▸ **Required action**
Could you transcribe all the entries exactly, omitting the pictures?

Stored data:

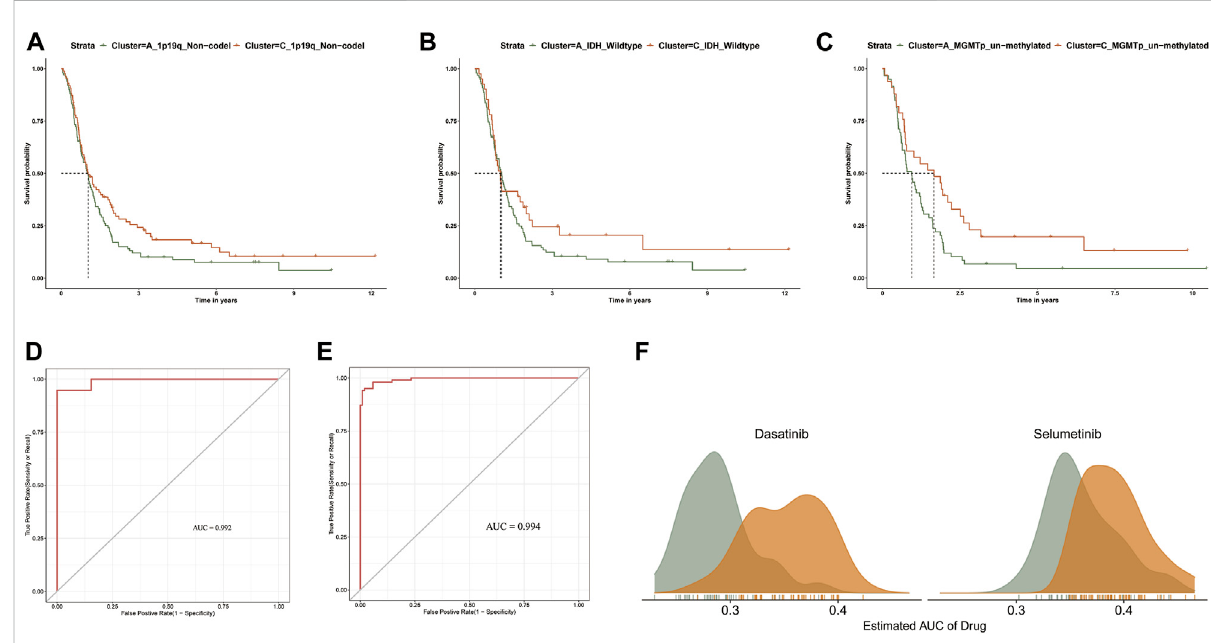
FIGURE 5 (A – C) Kaplan-Meier survival curve analysis between clusters A and C in 1p/19q_Non-codel, MGMTp_un-methylated, and IDH_wildtype). (D) The ROC curves of TCGA sample prediction results. (E) The ROC curves of CGGA sample prediction results. (F) Comparison of estimated Dasatinib and Selumetinib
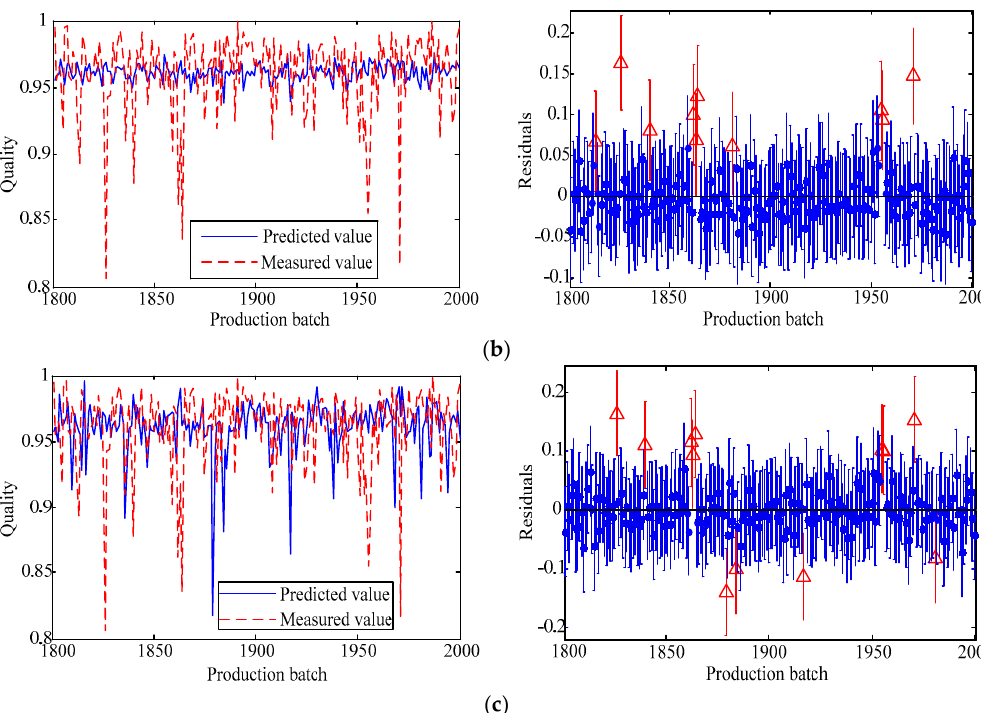
Figure 8. Prediction results of Case 2 using different models. ( a ) AE-based DRN with 19-40-40-1, ( b ) LSSVR, and ( c ) back propagation neural network (BPNN) with 19-12-1.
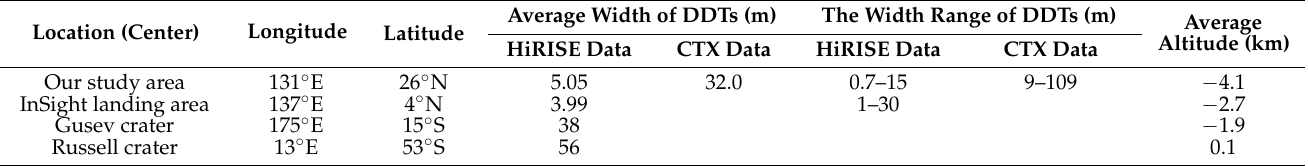
Table 3. Width range and average of DDTs.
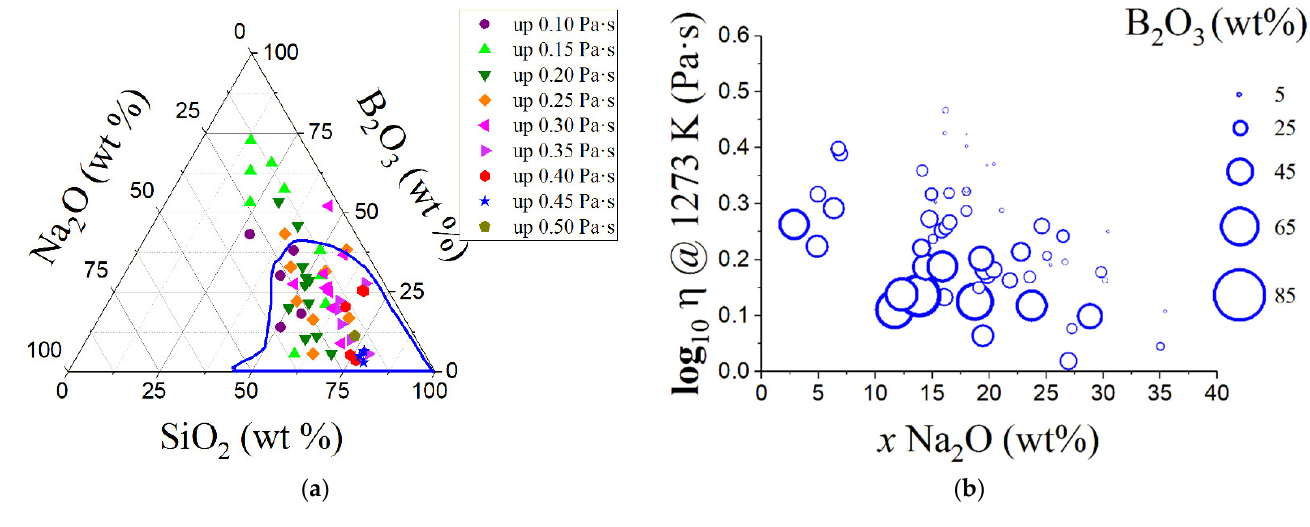
Figure 11. ( a ) Ternary diagram of selected sodium borosilicate glasses from Sciglass TM database (version 7.9). The blue region corresponds to approximately the logarithmic behavior of viscosity from a plethora of sodium borosilicate waste-immobilization glasses. ( b ) The dependence of the logarithm of viscosity at 1273 K on sodium oxide content. The logarithm of viscosity at a fixed temperature of 1273 K decreases with the sodium oxide content. In general, the viscosity increases with a decrease in boron oxide content for a fixed sodium oxide content.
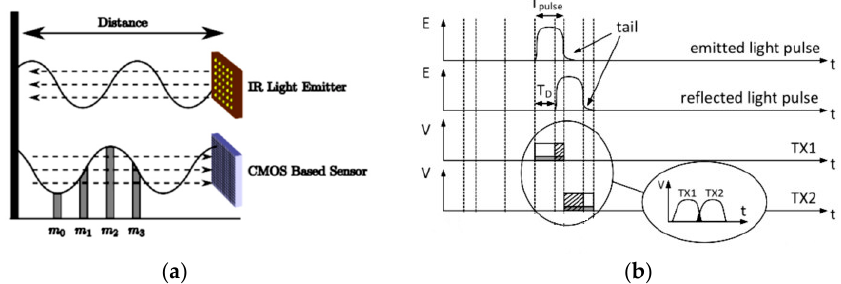
Figure 2. Principle of time of flight image collection: ( a ) distance measurement based on continuous-wave modulation; ( b ) distance measurement based on pulsed modulation.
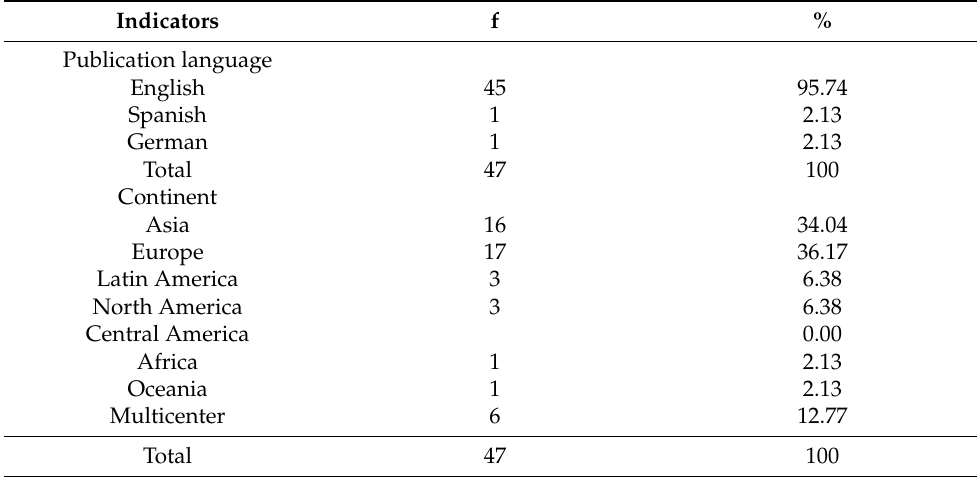
Table 1. Characteristics of the bibliometric indicators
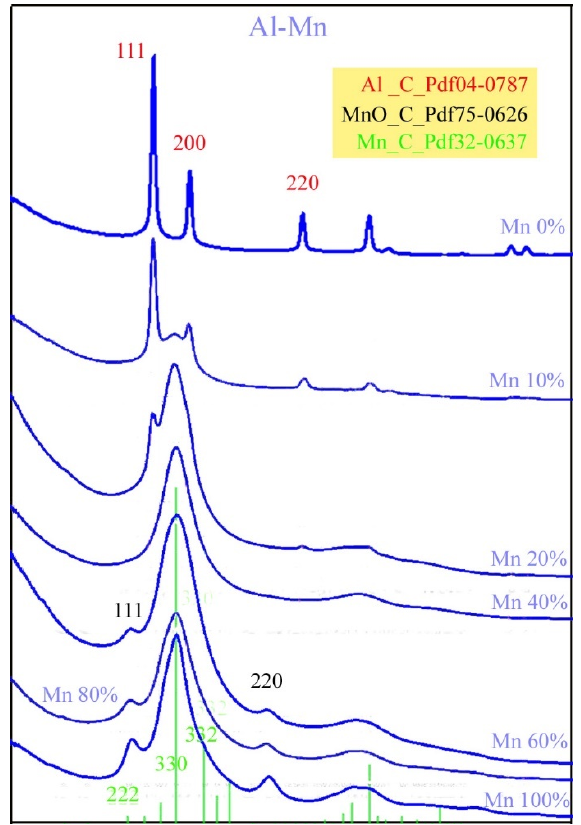
Figure 6. SAED intensity distributions representing the phases of the AlMn layer depicted in Figure 5 with various compositions obtained from a single μ‐ combinatorial TEM sample deposited at room temperature. Green, black, and red indices show the peak positions of cubic Mn, MnO, and Al phases, respectively.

▸ **Answer below**
FIGURE 5 (A – C) Kaplan-Meier survival curve analysis between clusters A and C in 1p/19q_Non-codel, MGMTp_un-methylated, and IDH_wildtype). (D) The ROC curves of TCGA sample prediction results. (E) The ROC curves of CGGA sample prediction results. (F) Comparison of estimated Dasatinib and Selumetinib
Figure 8. Prediction results of Case 2 using different models. ( a ) AE-based DRN with 19-40-40-1, ( b ) LSSVR, and ( c ) back propagation neural network (BPNN) with 19-12-1.
Table 3. Width range and average of DDTs.
Figure 11. ( a ) Ternary diagram of selected sodium borosilicate glasses from Sciglass TM database (version 7.9). The blue region corresponds to approximately the logarithmic behavior of viscosity from a plethora of sodium borosilicate waste-immobilization glasses. ( b ) The dependence of the logarithm of viscosity at 1273 K on sodium oxide content. The logarithm of viscosity at a fixed temperature of 1273 K decreases with the sodium oxide content. In general, the viscosity increases with a decrease in boron oxide content for a fixed sodium oxide content.
Figure 2. Principle of time of flight image collection: ( a ) distance measurement based on continuous-wave modulation; ( b ) distance measurement based on pulsed modulation.
Table 1. Characteristics of the bibliometric indicators
Figure 6. SAED intensity distributions representing the phases of the AlMn layer depicted in Figure 5 with various compositions obtained from a single μ‐ combinatorial TEM sample deposited at room temperature. Green, black, and red indices show the peak positions of cubic Mn, MnO, and Al phases, respectively.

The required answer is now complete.